Problems with health insurance can be complicated and legally challenging. If neither the ombudsman’s office nor patient organizations have been able to help, support from a lawyer specializing in health insurance law will help you to enforce your rights and achieve a fair solution.

What are the lawyer’s fees?

The cost of a lawyer varies and depends on the complexity of the case and the length of the proceedings. It is important to find out in advance about the possible costs and to estimate them realistically. If you have legal protection insurance, this may cover your lawyer’s fees.

What steps are required to take legal action?

If direct dialogue does not bring a solution, you should raise a formal objection to the health insurer’s ruling.

  1. Submit an objection: The objection should be made in writing, as a rule within 30 days of receipt of the rejection decision.
  2. Reason for objection: Explain why you think the health insurer’s decision is unjustified. Refer to the reasons for rejection and refute them with factual arguments. Attach all relevant documents to support your argument.
  3. Request confirmation: Ask for written confirmation that your objection has been received. This way you can prove that you have met the deadline.
  4. Lodging a complaint with the insurance court: After you have submitted an objection to the insurance company, you can lodge a complaint with the competent cantonal insurance court.
  5. Keep going: If the court’s decision is negative for you, you have the option of filing a complaint with the Federal Insurance Court.

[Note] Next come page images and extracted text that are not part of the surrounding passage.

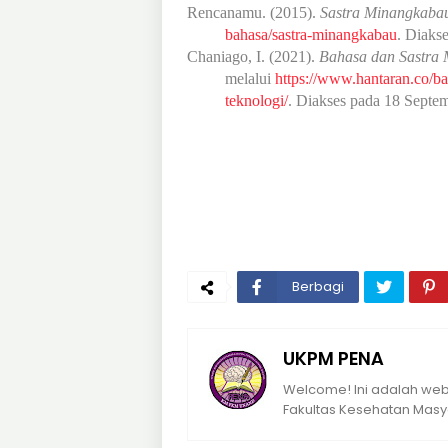
Rencanamu. (2015).
Sastra Minangkaba
bahasa/sastra-minangkabau
. Diaks
Chaniago, I. (2021).
Bahasa dan Sastra 
melalui
https://www.hantaran.co/b
teknologi/
. Diakses pada 18 Septe
Berbagi
UKPM PENA
Welcome! Ini adalah webs
Fakultas Kesehatan Masya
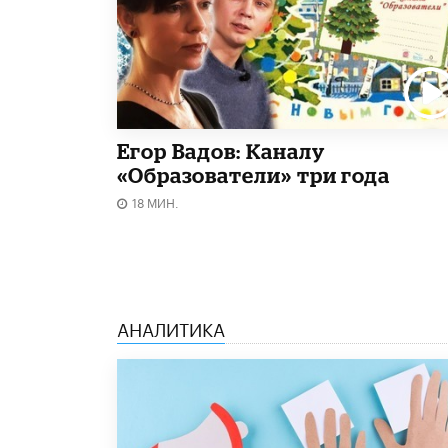
Егор Вадов: Каналу
«Образователи» три года
18 МИН.
АНАЛИТИКА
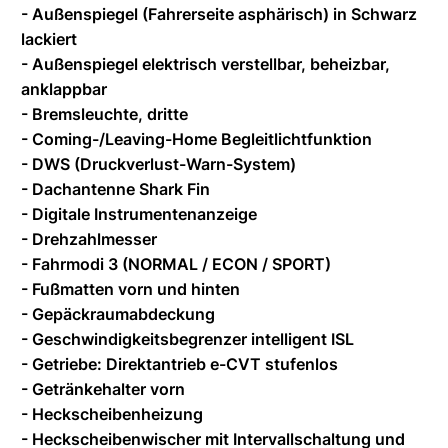
- Außenspiegel (Fahrerseite asphärisch) in Schwarz
lackiert
- Außenspiegel elektrisch verstellbar, beheizbar,
anklappbar
- Bremsleuchte, dritte
- Coming-/Leaving-Home Begleitlichtfunktion
- DWS (Druckverlust-Warn-System)
- Dachantenne Shark Fin
- Digitale Instrumentenanzeige
- Drehzahlmesser
- Fahrmodi 3 (NORMAL / ECON / SPORT)
- Fußmatten vorn und hinten
- Gepäckraumabdeckung
- Geschwindigkeitsbegrenzer intelligent ISL
- Getriebe: Direktantrieb e-CVT stufenlos
- Getränkehalter vorn
- Heckscheibenheizung
- Heckscheibenwischer mit Intervallschaltung und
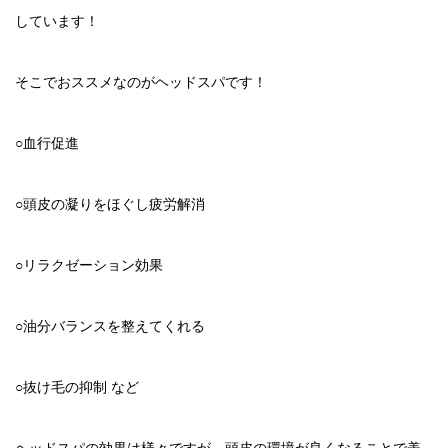
しています！
そこでおススメなのがヘッドスパです！
○血行促進
○頭皮の凝りをほぐし疲労解消
○リラクゼーション効果
○油分バランスを整えてくれる
○抜け毛の抑制 など
ヘッドスパの効果は様々ですが、頭皮の環境が良くなることで美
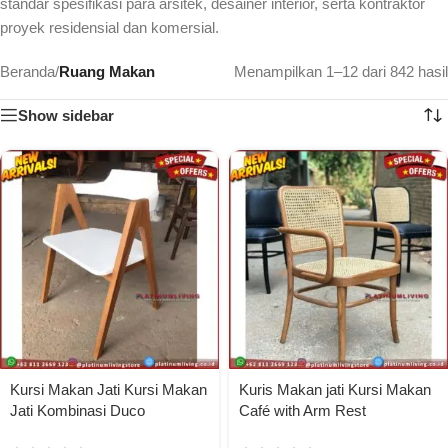
standar spesifikasi para arsitek, desainer interior, serta kontraktor
proyek residensial dan komersial.
Beranda
/
Ruang Makan
Menampilkan 1–12 dari 842 hasil
Show sidebar
Kursi Makan Jati Kursi Makan
Kuris Makan jati Kursi Makan
Jati Kombinasi Duco
Café with Arm Rest
Produsen Kursi Café Jati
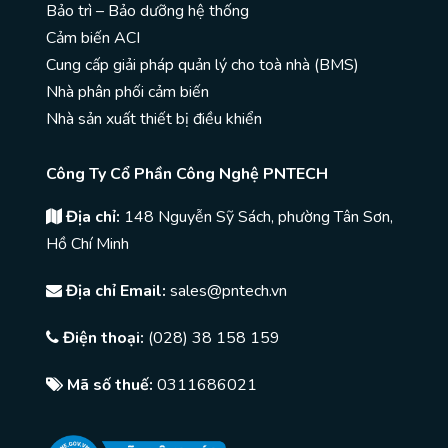
Bảo trì – Bảo dưỡng hệ thống
Cảm biến ACI
Cung cấp giải pháp quản lý cho toà nhà (BMS)
Nhà phân phối cảm biến
Nhà sản xuất thiết bị điều khiển
Công Ty Cổ Phần Công Nghệ PNTECH
Địa chỉ:
148 Nguyễn Sỹ Sách, phường Tân Sơn,
Hồ Chí Minh
Địa chỉ Email:
sales@pntech.vn
Điện thoại:
(028) 38 158 159
Mã số thuế:
0311686021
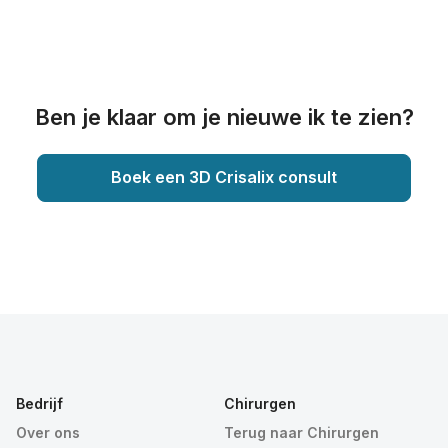
Ben je klaar om je nieuwe ik te zien?
Boek een 3D Crisalix consult
Bedrijf
Chirurgen
Over ons
Terug naar Chirurgen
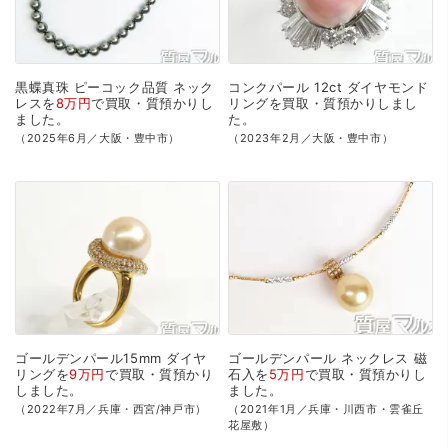
黒蝶真珠
ピーコック品質
ネック
コンクパール
12ct
ダイヤモンド
レスを
8万円
で
買取・質預かり
し
リングを
買取・質預かり
しまし
ました。
た。
（2025年6月／大阪・豊中市）
（2023年2月／大阪・豊中市）
ゴールデンパール15mm
ダイヤ
ゴールデンパール
ネックレス
磁
リングを
9万円
で
買取・質預かり
石入を
5万円
で
買取・質預かり
し
しました。
ました。
（2022年7月／兵庫・西宮/神戸市）
（2021年1月／兵庫・川西市・雲雀丘
花屋敷）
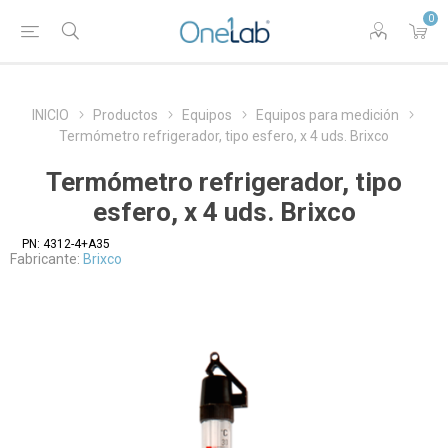
0
INICIO
Productos
Equipos
Equipos para medición
Termómetro refrigerador, tipo esfero, x 4 uds. Brixco
Termómetro refrigerador, tipo
esfero, x 4 uds. Brixco
PN:
4312-4+A35
Fabricante:
Brixco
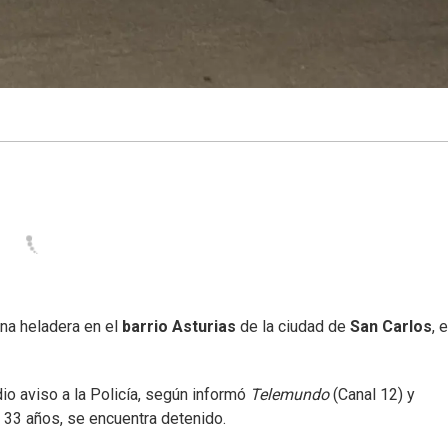
na heladera en el
barrio Asturias
de la ciudad de
San Carlos
, 
io aviso a la Policía, según informó
Telemundo
(Canal 12) y
e 33 años, se encuentra detenido.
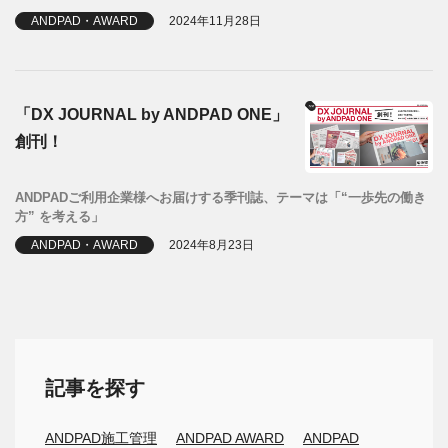
ANDPAD・AWARD
2024年11月28日
「DX JOURNAL by ANDPAD ONE」
創刊！
ANDPADご利用企業様へお届けする季刊誌、テーマは「“一歩先の働き
方” を考える」
ANDPAD・AWARD
2024年8月23日
記事を探す
ANDPAD施工管理
ANDPAD AWARD
ANDPAD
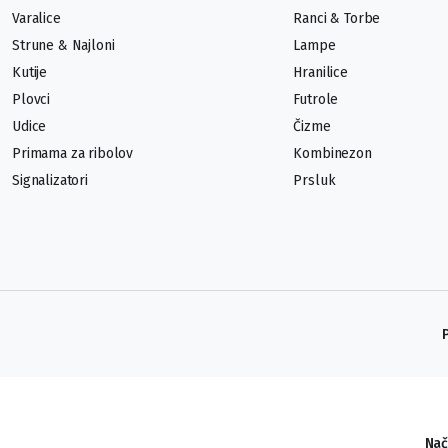
Varalice
Ranci & Torbe
Strune & Najloni
Lampe
Kutije
Hranilice
Plovci
Futrole
Udice
Čizme
Primama za ribolov
Kombinezon
Signalizatori
Prsluk
Nač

Which insurance covers which benefits?

It is often unclear which benefits are actually covered – and by which insurance. You should therefore be familiar with the insurance conditions.

Basic health insurance

Basic insurance guarantees uniform basic coverage. This means that it covers the costs of medically necessary treatments, medication, hospital stays in a general ward, and certain therapies. The mandatory list of basic insurance benefits includes:

  • Doctor’s visits
  • Emergency treatment
  • Prescription drugs
  • Operations and hospital stays
  • Prescribed physiotherapy and rehabilitation. Note: Although these benefits are mandatory, you pay the franchise amount (excess) and deductible out of your own pocket. Your health insurer will take care of the rest.

Supplementary insurance

Supplementary insurance covers additional benefits that go beyond basic provision, such as:

  • Semi-private or private hospital accommodation
  • Alternative medical treatments (e.g. acupuncture, homeopathy)
  • Dental treatment
  • Glasses and contact lenses
  • International health insurance

There is no franchise amount for supplementary insurance Your contract and the General Insurance Conditions specify the portion and/or amount your supplementary insurance will pay for a specific treatment (e.g. 75 percent up to a maximum of CHF 1,500 per year).